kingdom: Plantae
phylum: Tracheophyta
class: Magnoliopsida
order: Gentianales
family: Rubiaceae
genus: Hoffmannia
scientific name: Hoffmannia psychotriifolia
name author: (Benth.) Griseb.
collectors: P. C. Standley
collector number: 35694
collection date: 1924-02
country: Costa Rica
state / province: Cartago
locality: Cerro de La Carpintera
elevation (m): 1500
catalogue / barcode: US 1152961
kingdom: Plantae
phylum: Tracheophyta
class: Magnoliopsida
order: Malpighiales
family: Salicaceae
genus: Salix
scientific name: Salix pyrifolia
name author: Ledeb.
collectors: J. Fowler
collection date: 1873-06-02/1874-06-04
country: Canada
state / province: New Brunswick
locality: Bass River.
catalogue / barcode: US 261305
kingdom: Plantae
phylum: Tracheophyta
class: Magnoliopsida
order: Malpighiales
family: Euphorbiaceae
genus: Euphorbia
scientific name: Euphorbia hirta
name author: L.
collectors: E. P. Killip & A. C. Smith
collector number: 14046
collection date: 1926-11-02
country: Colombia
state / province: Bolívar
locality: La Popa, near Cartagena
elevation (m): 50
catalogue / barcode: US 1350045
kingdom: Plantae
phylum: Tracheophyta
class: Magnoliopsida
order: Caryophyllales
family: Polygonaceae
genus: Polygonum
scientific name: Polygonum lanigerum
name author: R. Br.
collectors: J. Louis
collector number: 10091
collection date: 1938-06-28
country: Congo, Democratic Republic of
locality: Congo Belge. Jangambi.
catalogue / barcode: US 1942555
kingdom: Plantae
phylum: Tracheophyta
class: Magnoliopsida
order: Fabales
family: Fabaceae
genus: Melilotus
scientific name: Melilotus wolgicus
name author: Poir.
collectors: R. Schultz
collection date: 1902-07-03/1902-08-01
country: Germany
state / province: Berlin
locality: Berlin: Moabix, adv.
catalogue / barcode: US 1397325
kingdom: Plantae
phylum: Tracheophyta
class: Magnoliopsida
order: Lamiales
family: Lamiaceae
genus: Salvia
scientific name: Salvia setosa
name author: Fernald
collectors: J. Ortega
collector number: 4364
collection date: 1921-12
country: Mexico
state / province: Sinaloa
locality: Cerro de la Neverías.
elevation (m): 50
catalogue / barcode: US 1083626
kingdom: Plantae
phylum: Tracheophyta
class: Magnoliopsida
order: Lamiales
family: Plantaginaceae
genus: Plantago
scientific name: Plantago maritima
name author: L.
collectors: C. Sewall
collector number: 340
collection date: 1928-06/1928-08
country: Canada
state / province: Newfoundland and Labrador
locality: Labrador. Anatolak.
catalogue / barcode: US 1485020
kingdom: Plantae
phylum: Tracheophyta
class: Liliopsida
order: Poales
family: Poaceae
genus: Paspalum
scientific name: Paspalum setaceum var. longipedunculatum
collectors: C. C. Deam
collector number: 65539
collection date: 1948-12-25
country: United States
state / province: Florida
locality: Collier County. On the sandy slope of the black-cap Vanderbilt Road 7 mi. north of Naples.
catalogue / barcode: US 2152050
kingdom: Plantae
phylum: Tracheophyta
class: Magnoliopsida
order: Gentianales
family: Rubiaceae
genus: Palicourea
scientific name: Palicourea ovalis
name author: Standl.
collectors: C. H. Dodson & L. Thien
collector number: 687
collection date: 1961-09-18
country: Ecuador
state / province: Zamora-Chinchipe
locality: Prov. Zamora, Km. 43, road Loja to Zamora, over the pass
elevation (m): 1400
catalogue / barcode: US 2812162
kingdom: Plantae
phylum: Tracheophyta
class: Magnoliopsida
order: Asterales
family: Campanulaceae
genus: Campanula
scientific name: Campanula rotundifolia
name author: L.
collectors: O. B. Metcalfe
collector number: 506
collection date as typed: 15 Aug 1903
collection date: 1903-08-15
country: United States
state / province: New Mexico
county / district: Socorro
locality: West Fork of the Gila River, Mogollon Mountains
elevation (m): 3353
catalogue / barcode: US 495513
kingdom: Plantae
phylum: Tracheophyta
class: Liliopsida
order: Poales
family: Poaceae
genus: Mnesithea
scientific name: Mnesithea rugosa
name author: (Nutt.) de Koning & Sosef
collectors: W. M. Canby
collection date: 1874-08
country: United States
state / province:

→ Exercise objective: Please arrange every line of the listing above as a Markdown table with two columns, No. and Field, numbering the rows in order and leaving out any blank lines.

→ Reply:
| No. | Field |
|---|---|
| 1 | kingdom: Plantae |
| 2 | phylum: Tracheophyta |
| 3 | class: Magnoliopsida |
| 4 | order: Gentianales |
| 5 | family: Rubiaceae |
| 6 | genus: Hoffmannia |
| 7 | scientific name: Hoffmannia psychotriifolia |
| 8 | name author: (Benth.) Griseb. |
| 9 | collectors: P. C. Standley |
| 10 | collector number: 35694 |
| 11 | collection date: 1924-02 |
| 12 | country: Costa Rica |
| 13 | state / province: Cartago |
| 14 | locality: Cerro de La Carpintera |
| 15 | elevation (m): 1500 |
| 16 | catalogue / barcode: US 1152961 |
| 17 | kingdom: Plantae |
| 18 | phylum: Tracheophyta |
| 19 | class: Magnoliopsida |
| 20 | order: Malpighiales |
| 21 | family: Salicaceae |
| 22 | genus: Salix |
| 23 | scientific name: Salix pyrifolia |
| 24 | name author: Ledeb. |
| 25 | collectors: J. Fowler |
| 26 | collection date: 1873-06-02/1874-06-04 |
| 27 | country: Canada |
| 28 | state / province: New Brunswick |
| 29 | locality: Bass River. |
| 30 | catalogue / barcode: US 261305 |
| 31 | kingdom: Plantae |
| 32 | phylum: Tracheophyta |
| 33 | class: Magnoliopsida |
| 34 | order: Malpighiales |
| 35 | family: Euphorbiaceae |
| 36 | genus: Euphorbia |
| 37 | scientific name: Euphorbia hirta |
| 38 | name author: L. |
| 39 | collectors: E. P. Killip & A. C. Smith |
| 40 | collector number: 14046 |
| 41 | collection date: 1926-11-02 |
| 42 | country: Colombia |
| 43 | state / province: Bolívar |
| 44 | locality: La Popa, near Cartagena |
| 45 | elevation (m): 50 |
| 46 | catalogue / barcode: US 1350045 |
| 47 | kingdom: Plantae |
| 48 | phylum: Tracheophyta |
| 49 | class: Magnoliopsida |
| 50 | order: Caryophyllales |
| 51 | family: Polygonaceae |
| 52 | genus: Polygonum |
| 53 | scientific name: Polygonum lanigerum |
| 54 | name author: R. Br. |
| 55 | collectors: J. Louis |
| 56 | collector number: 10091 |
| 57 | collection date: 1938-06-28 |
| 58 | country: Congo, Democratic Republic of |
| 59 | locality: Congo Belge. Jangambi. |
| 60 | catalogue / barcode: US 1942555 |
| 61 | kingdom: Plantae |
| 62 | phylum: Tracheophyta |
| 63 | class: Magnoliopsida |
| 64 | order: Fabales |
| 65 | family: Fabaceae |
| 66 | genus: Melilotus |
| 67 | scientific name: Melilotus wolgicus |
| 68 | name author: Poir. |
| 69 | collectors: R. Schultz |
| 70 | collection date: 1902-07-03/1902-08-01 |
| 71 | country: Germany |
| 72 | state / province: Berlin |
| 73 | locality: Berlin: Moabix, adv. |
| 74 | catalogue / barcode: US 1397325 |
| 75 | kingdom: Plantae |
| 76 | phylum: Tracheophyta |
| 77 | class: Magnoliopsida |
| 78 | order: Lamiales |
| 79 | family: Lamiaceae |
| 80 | genus: Salvia |
| 81 | scientific name: Salvia setosa |
| 82 | name author: Fernald |
| 83 | collectors: J. Ortega |
| 84 | collector number: 4364 |
| 85 | collection date: 1921-12 |
| 86 | country: Mexico |
| 87 | state / province: Sinaloa |
| 88 | locality: Cerro de la Neverías. |
| 89 | elevation (m): 50 |
| 90 | catalogue / barcode: US 1083626 |
| 91 | kingdom: Plantae |
| 92 | phylum: Tracheophyta |
| 93 | class: Magnoliopsida |
| 94 | order: Lamiales |
| 95 | family: Plantaginaceae |
| 96 | genus: Plantago |
| 97 | scientific name: Plantago maritima |
| 98 | name author: L. |
| 99 | collectors: C. Sewall |
| 100 | collector number: 340 |
| 101 | collection date: 1928-06/1928-08 |
| 102 | country: Canada |
| 103 | state / province: Newfoundland and Labrador |
| 104 | locality: Labrador. Anatolak. |
| 105 | catalogue / barcode: US 1485020 |
| 106 | kingdom: Plantae |
| 107 | phylum: Tracheophyta |
| 108 | class: Liliopsida |
| 109 | order: Poales |
| 110 | family: Poaceae |
| 111 | genus: Paspalum |
| 112 | scientific name: Paspalum setaceum var. longipedunculatum |
| 113 | collectors: C. C. Deam |
| 114 | collector number: 65539 |
| 115 | collection date: 1948-12-25 |
| 116 | country: United States |
| 117 | state / province: Florida |
| 118 | locality: Collier County. On the sandy slope of the black-cap Vanderbilt Road 7 mi. north of Naples. |
| 119 | catalogue / barcode: US 2152050 |
| 120 | kingdom: Plantae |
| 121 | phylum: Tracheophyta |
| 122 | class: Magnoliopsida |
| 123 | order: Gentianales |
| 124 | family: Rubiaceae |
| 125 | genus: Palicourea |
| 126 | scientific name: Palicourea ovalis |
| 127 | name author: Standl. |
| 128 | collectors: C. H. Dodson & L. Thien |
| 129 | collector number: 687 |
| 130 | collection date: 1961-09-18 |
| 131 | country: Ecuador |
| 132 | state / province: Zamora-Chinchipe |
| 133 | locality: Prov. Zamora, Km. 43, road Loja to Zamora, over the pass |
| 134 | elevation (m): 1400 |
| 135 | catalogue / barcode: US 2812162 |
| 136 | kingdom: Plantae |
| 137 | phylum: Tracheophyta |
| 138 | class: Magnoliopsida |
| 139 | order: Asterales |
| 140 | family: Campanulaceae |
| 141 | genus: Campanula |
| 142 | scientific name: Campanula rotundifolia |
| 143 | name author: L. |
| 144 | collectors: O. B. Metcalfe |
| 145 | collector number: 506 |
| 146 | collection date as typed: 15 Aug 1903 |
| 147 | collection date: 1903-08-15 |
| 148 | country: United States |
| 149 | state / province: New Mexico |
| 150 | county / district: Socorro |
| 151 | locality: West Fork of the Gila River, Mogollon Mountains |
| 152 | elevation (m): 3353 |
| 153 | catalogue / barcode: US 495513 |
| 154 | kingdom: Plantae |
| 155 | phylum: Tracheophyta |
| 156 | class: Liliopsida |
| 157 | order: Poales |
| 158 | family: Poaceae |
| 159 | genus: Mnesithea |
| 160 | scientific name: Mnesithea rugosa |
| 161 | name author: (Nutt.) de Koning & Sosef |
| 162 | collectors: W. M. Canby |
| 163 | collection date: 1874-08 |
| 164 | country: United States |
| 165 | state / province: |